Cette semaine, les investisseurs ont réalisé une chose: il ne faut pas s'attendre à des baisses de taux d'intérêt aux États-Unis à court terme.

Cette semaine, les investisseurs ont réalisé une chose: il ne faut pas s'attendre à des baisses de taux d'intérêt aux États-Unis à court terme.

Du coup, les marchés boursiers se sont ajustés à cette nouvelle donne qui tient compte des pressions inflationnistes grandissantes et des hausses de taux d'intérêt un peu partout sur la planète.

Depuis lundi, les Bourses canadiennes et américaines ont chuté d'environ 3% en date de jeudi, avant de rebondir de façon marquée hier.

«Ce changement de perspectives a mis les projecteurs sur les titres de plus grande qualité et sur ceux qui sont moins vulnérables au ralentissement de l'économie résultant des augmentations des taux», constate le stratège Vincent Delisle, de Scotia Capitaux.

À son avis, les grands vents qui ont soufflé sur les places boursières cette semaine vont se calmer.

«Le marché pourrait reculer encore de 3 à 5% mais les choses vont se tasser quand on constatera que les hausses des taux d'intérêt ne mettent pas l'économie en péril», ajoute-t-il.

Cela dit, ce réalignement du marché amène quand même un changement de garde du côté des actions, estime le spécialiste.

«Certains secteurs canadiens, comme les titres des industrielles, des télécoms, des technos et des financières, font bien quand la Bourse américaine progresse et que le billet vert reprend de la vigueur», précise-t-il.

Dans le contexte actuel, M. Delisle suggère aux investisseurs d'adopter une approche prudente. Il estime qu'il faut privilégier les actions des grandes entreprises.

Le stratège recommande de se tourner davantage vers les grandes places boursières américaines et européennes. «Elles sont moins risquées que la Bourse canadienne et que les marchés émergent», dit-il.

Une étude publiée cette semaine par Scotia Capitaux montre d'ailleurs que le marché canadien est présentement plus cher que ceux des États-Unis et de l'Europe.

La Bourse canadienne s'échange à 15,9 fois les profits de 2008 comparativement à 15,6 fois pour les États-Unis et 13,5 fois pour la zone euro. L'ensemble boursier mondial, incluant l'Asie et les pays émergents, se transige à 14,9 fois.

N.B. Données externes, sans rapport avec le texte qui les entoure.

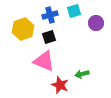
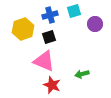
purple circle: moved 1 px left, 1 px down
red star: moved 8 px left
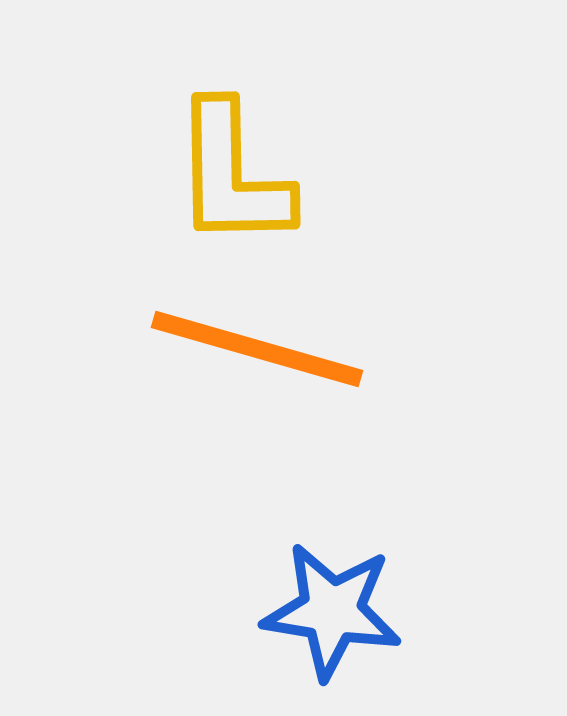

Plus encore, les trois principaux secteurs de la Bourse de Toronto s'échangent à des niveaux plus élevés que le reste du monde. Il s'agit des matériaux (16,3x vs 12,9x), de l'énergie (16x vs 12,2x) et la finance (13,9x vs 12,5x).

D'ici la fin de 2008, le stratège prévoit une performance de 8 à 10% pour les Bourses nord-américaines. Toutefois, étant donné qu'il s'attend une appréciation de la devise américaine face au dollar canadien il signale que les titres américains seront plus attrayants.

Dans le contexte d'une hausse des taux d'intérêt de long terme, il anticipe un rendement de 2% pour les obligations.

Selon lui, les titres d'encaisse, incluant les bons du Trésor, vont mieux faire avec un rendement de 5%.

«La décision de surpondérer la part des actions dans son portefeuille reste, plus que jamais, valable», dit Vincent Delisle.

Le stratège souligne que le marché mondial continuera à porter attention aux risques inflationnistes.

Du côté américain, il ne pense pas qu'à court terme la Fed ira jusqu'à augmenter son taux directeur, actuellement à 5,25%.

«Mais les Bourses ont réagi quand les investisseurs ont réalisé qu'il ne fallait plus s'attendre à une baisse des taux», dit-il.

Les intervenants pensent maintenant que l'économie américaine n'est pas aussi faible qu'on le croyait même si son PIB n'a avancé que de 0,6% au premier trimestre de l'année (par rapport à 2,5% au quatrième trimestre de 2006).

«On se rend compte que le manque de robustesse s'explique par la faiblesse du secteur de l'immobilier résidentiel et par des importations plus élevées que des exportations, explique M. Delisle. Pendant ce temps, les dépenses des consommateurs restent très fortes.»

Dans cet environnement, pense-t-il, il serait «illogique» que la banque centrale américaine abaisse ses taux d'intérêt.

VINCENT DELISLE: Stratège pour Scotia Capitaux

PLUS: les taux d'intérêt augmentent parce que l'économie va bien.

MOINS: risque de mettre en péril la domination des titres émergents et cycliques.